Pakistan has asked India to provide "credible evidence" against those accused in the 2008 Mumbai terror attacks so that they cannot secure their release from courts, Interior Minister Rehman Malik said on Friday.
Pakistan took action against Jamaat-ud-Dawah chief Hafiz Mohammad Saeed and others accused of involvement in the Mumbai attack on the basis of evidence provided by India but the suspects were released because the information given by New Delhi was "vague and insufficient", Malik claimed.
'Information given by Delhi vague, insufficient'
"Pakistan is ready to take action on the information provided by India, which is also compulsory in the court," Malik told the media on the sidelines of an official function at the Police Lines.
Responding to a question about the activities of Hafiz Saeed, who has been blamed by India for masterminding the Mumbai attacks, Malik said the JuD chief had been freed by a court.

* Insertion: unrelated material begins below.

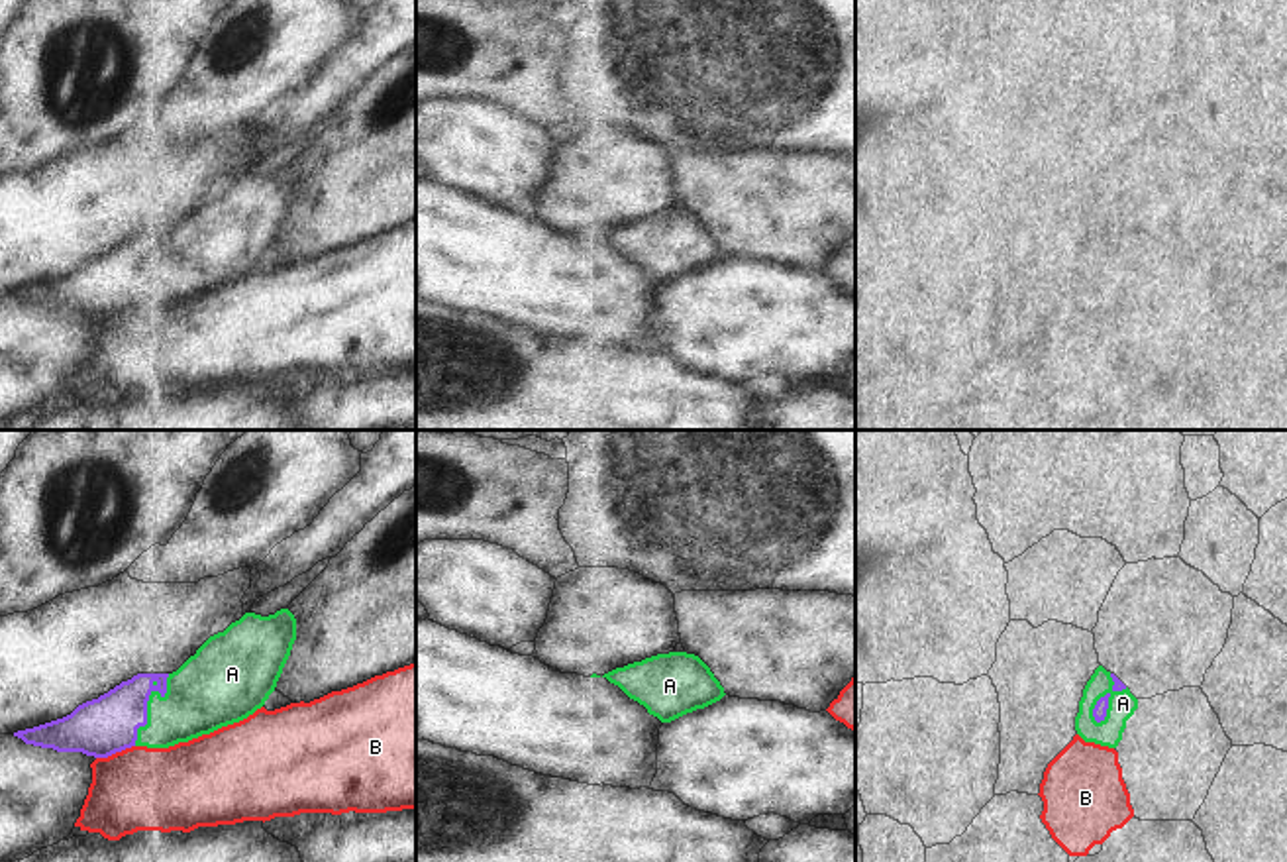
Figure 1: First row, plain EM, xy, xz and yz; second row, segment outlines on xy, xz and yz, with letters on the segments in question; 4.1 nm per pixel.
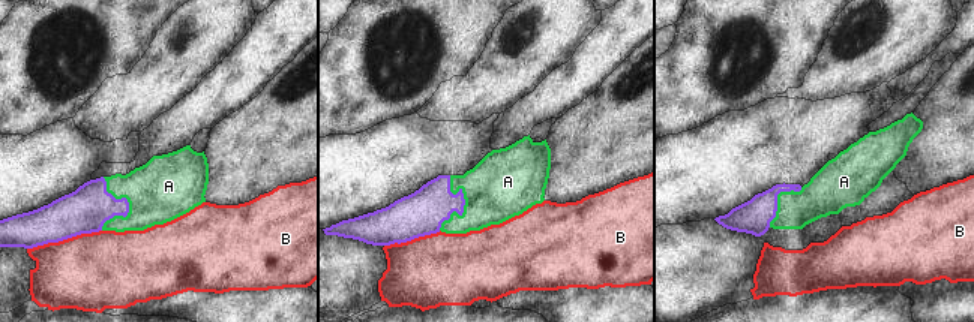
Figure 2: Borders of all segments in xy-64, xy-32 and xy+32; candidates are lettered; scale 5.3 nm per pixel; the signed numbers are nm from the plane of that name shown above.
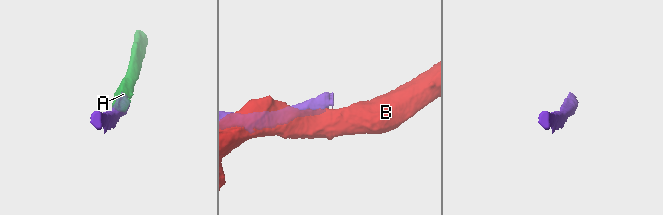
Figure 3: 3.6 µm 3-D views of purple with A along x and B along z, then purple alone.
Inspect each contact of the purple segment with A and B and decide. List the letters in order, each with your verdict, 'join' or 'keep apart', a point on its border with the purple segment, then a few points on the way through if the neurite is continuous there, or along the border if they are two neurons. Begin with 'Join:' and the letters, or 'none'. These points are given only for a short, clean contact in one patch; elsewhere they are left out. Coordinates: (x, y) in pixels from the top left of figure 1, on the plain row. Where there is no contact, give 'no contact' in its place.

'Pak is a democracy, courts free to decide independently'
There is democracy in Pakistan and the courts are free to decide independently, he contended.
Though Saeed was put under house arrest after the Mumbai attacks, he was freed about six months later on the orders of the Lahore high court.
Though seven persons, including Lashkar-e-Tayiba commander Zakiur Rehman Lakhvi, were arrested by Pakistani authorities on charges of planning and financing the Mumbai attacks, their trial in an anti-terrorism court has stalled for a variety of reasons.
Indian Foreign Secretary Ranjan Mathai recently refuted Malik's claim that New Delhi had provided insufficient evidence about the perpetrators of the Mumbai attacks.